Commentary

No: The Rules Impose High Costs—with Few Benefits

The European Union’s new consumer-privacy regime has gone into effect, a fact you’re probably at least vaguely aware of thanks to the mountain of “privacy-policy change” notices piling up in your inbox. The new rules have many American privacy advocates gazing enviously across the pond. Yet there is ample reason to doubt that rules in the GDPR mold will yield meaningful benefits that justify the costs they impose.

The best argument for data-protection regulation has been that the current dominant approach to protecting privacy is a sham: Online platforms have long given users notice of how their data will be used in vague, legalistic and lengthy terms-of-service agreements, which users almost universally “consent” to by clicking “agree” without reading a word. The GDPR “solution” in some ways assumes the problem is that we haven’t given users enough fine print to read or buttons to click.

Supporters say it’s time to counter tech companies’ widespread collection of personal data. Opponents say generic regulations aren’t the most effective way to do that.

We’ve already had a preview of how well that approach works: You’ve probably visited a website that, in response to existing EU rules, throws up a banner forcing you to agree to their data policies or click through pages of options before proceeding. And, if you’re like most people, you’ve honed your reflexes to click through these minor annoyances as quickly and automatically as possible.

Like antibiotics, such notices may work when used sparingly, but tend to become ineffective when deployed indiscriminately. To be sure, the GDPR has plenty of other restrictions on how data is used. But when the law demands ritual box-checking even for ubiquitous and, to most of us, unobjectionable uses of data, users are conditioned to speed through the nuisance by simply clicking “agree.”

That doesn’t mean it is impossible to give users more robust and meaningful control over the use of their data, but what’s the most effective way to make privacy choices salient and intelligible? Generic regulations aren’t just ill-suited to solving that problem; they may be counterproductive. As Berkeley professors Kenneth A. Bamberger and Deirdre K. Mulligan report in their book “Privacy on the Ground: Driving Corporate Behavior in the United States and Europe,” regulation focusing on formalistic methods such as long click-through “consent” mechanisms can diminish attention and resources companies give privacy issues and foster a “compliance mentality.”

On the other side of the ledger are compliance costs of such regimes, which aren’t borne only by behemoths like Facebook and Google.

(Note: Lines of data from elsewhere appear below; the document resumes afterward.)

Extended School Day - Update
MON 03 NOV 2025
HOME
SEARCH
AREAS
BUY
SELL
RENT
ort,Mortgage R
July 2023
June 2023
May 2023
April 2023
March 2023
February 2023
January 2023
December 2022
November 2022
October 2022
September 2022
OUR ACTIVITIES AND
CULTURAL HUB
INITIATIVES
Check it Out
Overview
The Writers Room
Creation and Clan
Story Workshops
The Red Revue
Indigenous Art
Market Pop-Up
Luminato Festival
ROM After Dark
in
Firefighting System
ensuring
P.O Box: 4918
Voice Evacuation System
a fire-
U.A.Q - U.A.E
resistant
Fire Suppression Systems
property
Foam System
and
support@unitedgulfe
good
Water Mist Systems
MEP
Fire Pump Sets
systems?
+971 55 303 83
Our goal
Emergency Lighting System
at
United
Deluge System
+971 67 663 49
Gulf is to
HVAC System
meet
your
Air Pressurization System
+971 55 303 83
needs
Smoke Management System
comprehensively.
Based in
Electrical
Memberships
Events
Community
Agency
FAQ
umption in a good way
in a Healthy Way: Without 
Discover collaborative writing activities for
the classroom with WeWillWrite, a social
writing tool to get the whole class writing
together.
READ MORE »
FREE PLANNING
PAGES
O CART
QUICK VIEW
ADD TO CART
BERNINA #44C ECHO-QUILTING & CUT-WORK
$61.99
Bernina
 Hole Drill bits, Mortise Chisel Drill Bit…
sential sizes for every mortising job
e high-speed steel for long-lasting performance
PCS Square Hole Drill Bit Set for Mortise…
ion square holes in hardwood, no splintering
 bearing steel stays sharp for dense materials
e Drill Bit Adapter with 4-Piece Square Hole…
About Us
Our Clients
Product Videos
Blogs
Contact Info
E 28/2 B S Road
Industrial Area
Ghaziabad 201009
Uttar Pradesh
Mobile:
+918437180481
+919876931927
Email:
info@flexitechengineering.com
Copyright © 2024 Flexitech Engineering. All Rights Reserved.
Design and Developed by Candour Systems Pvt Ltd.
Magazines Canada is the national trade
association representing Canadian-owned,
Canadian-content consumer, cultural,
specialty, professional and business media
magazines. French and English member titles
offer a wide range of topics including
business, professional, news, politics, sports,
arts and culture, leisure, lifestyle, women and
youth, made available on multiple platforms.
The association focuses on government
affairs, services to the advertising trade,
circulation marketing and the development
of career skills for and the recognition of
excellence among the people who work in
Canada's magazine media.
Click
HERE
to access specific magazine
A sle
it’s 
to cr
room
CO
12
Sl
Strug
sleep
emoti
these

The GDPR defines “personal information” broadly to include, among other things, routinely logged data like internet-protocol addresses. Countless companies (and nonprofits) that few of us would consider privacy threats are saddled not only with ensuring their data-use notifications satisfy EU standards, but also with developing mechanisms to handle requests to purge or provide data.

Those costs are a rounding error for a Google or a Facebook, but less so for smaller companies And that is hardly the only way the rules tend to favor the digital economy’s lumbering dinosaurs over its scrappy mammals.

We’ve become accustomed to a cornucopia of free online content and services underwritten by advertising—and, increasingly, targeted advertising fueled by data. That gives an advantage to the biggest players with the most data to mine: The most vocal proponents of privacy regulation are often equally concerned about the disproportionate power of big players. Introducing more regulatory friction into the process of monetizing data is virtually guaranteed to give big players more power.

There is one element of the GDPR worth copying: the requirement that data custodians notify users promptly in the event of a breach. Companies are notoriously averse to publicizing the fact that they’ve been hacked. Users at minimum need basic information about which companies are fulfilling their obligation to safeguard data and which aren’t.

With that exception, Americans shouldn’t be too eager to emulate our European cousins’ approach to data protection. Much of the rigmarole around boarding a plane since 2001 is justly derided as security theater—an elaborate performance that has more to do with reassuring travelers than detecting real threats. The GDPR is a similar form of privacy theater.

Julian Sanchez is a senior fellow at the Cato Institute and contributing editor for Reason magazine.